Projets Embryomics et BioEmergences

6 déc. 2007, 11:30
Amphithéâtre (CC-IN2P3)

Amphithéâtre

CC-IN2P3

Description

Reconstruction multi échelles des processus de la morphogenèse animale

Notre problématique est de suivre in vivo aux résolutions spatio-temporelles adéquates, les mouvements cellulaires, les patterns d’expression génétique, les flux ioniques voire même à terme les mouvements moléculaires dans un embryon en cours de développement. Les stratégies d’imagerie 4-D que nous avons choisies répondent aux exigences des mathématiciens et informaticiens qui réalisent le traitement d’image nécessaire à la reconstruction des données. De manière ultime, nous espérons que les données acquises et reconstruites sont à même de nous permettre d’accéder aux dynamiques spatio-temporelles des processus biologiques. Nous avons tout d’abord fait le choix d’observer les mouvements cellulaires et d’automatiser la reconstruction du lignage cellulaire à partir d’embryons dont toutes les cellules sont marquées par l’expression de protéines fluorescentes (deux couleurs distinctes pour les membranes et les noyaux). Nos modèles animaux ont été choisis pour la transparence de leurs tissus, leur accessibilité et aussi leur position phylogénétiques. Il s’agit de Danio rerio (zebrafish), Phallusia mammillata (ascidie) et Paracentrotus lividus (oursin). La possibilité de travailler avec un embryon virtuel reconstruit à partir des données nous permet de mesurer un grand nombre de paramètres caractéristiques de la cellule et de ses comportements in vivo (forme et déformations, volume, mobilité…). Ces mesures nous permettent une nouvelle approche de la morphogenèse. Il s’agit ensuite d’appréhender la dynamique des réseaux d’interaction moléculaires et génétiques dans le contexte des cellules qui prolifèrent et se déplacent. Finalement, ces mêmes fondements conceptuels et expérimentaux devraient nous permettre de travailler aux différentes échelles du vivant, de la molécule unique à l’organisme vivant. Ces stratégies développées dans les projets européens Embryomics et BioEmergences et dans le projet ANR BioSys Morphoscale ous conduisent à produire et manipuler de grandes quantités de données (images brutes, traitées et reconstruites)*. En outre les stratégies de reconstruction à partir des données exigent une importante puissance de calcul. Notre partenariat avec l’IN2P3 nous permet de résoudre ces questions.

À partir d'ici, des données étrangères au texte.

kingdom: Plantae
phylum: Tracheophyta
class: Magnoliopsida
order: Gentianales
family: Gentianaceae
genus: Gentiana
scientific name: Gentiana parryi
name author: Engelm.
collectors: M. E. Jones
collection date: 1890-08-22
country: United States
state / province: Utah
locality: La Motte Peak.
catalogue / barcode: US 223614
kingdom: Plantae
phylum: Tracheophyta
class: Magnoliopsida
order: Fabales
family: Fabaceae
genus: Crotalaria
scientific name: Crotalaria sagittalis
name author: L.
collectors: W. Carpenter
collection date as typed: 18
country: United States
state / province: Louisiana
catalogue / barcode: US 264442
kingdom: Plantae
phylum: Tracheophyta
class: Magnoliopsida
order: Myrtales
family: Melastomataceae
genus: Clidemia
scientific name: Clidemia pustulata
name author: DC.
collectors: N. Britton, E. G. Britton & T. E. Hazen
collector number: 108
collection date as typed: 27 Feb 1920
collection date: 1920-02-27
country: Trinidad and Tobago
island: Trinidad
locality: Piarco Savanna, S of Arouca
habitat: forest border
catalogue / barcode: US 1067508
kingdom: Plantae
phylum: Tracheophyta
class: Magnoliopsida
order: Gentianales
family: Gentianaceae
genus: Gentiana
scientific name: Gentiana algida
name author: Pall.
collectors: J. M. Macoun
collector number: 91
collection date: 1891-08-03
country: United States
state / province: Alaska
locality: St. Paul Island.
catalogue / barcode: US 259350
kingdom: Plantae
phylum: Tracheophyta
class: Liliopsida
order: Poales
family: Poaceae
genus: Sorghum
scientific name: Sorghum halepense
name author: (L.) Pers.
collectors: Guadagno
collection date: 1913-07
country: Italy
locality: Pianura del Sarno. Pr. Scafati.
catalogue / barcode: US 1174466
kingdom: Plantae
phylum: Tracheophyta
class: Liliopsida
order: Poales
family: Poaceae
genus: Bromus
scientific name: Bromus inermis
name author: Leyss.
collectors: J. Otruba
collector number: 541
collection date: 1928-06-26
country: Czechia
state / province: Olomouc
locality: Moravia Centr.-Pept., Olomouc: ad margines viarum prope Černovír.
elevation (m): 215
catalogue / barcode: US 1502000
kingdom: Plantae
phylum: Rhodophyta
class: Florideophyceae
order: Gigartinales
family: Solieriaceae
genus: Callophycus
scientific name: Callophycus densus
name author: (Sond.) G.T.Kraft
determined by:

  • A titre d’exemple : nous travaillons avec deux microscopes MSLM (multiphoton laser scanning qui produisent actuellement 2Go toutes les 40 minutes, nous commençons à travailler avec un SPIM (selective plane illumination microscope) qui produit 80 Go toutes les 40 minutes et mettons actuellement au point avec nos collègues de l’IN2P3 (Collaboration Rémi Barbier) une détection par EB CMOS qui produira 100 fois plus de données durant le même temps.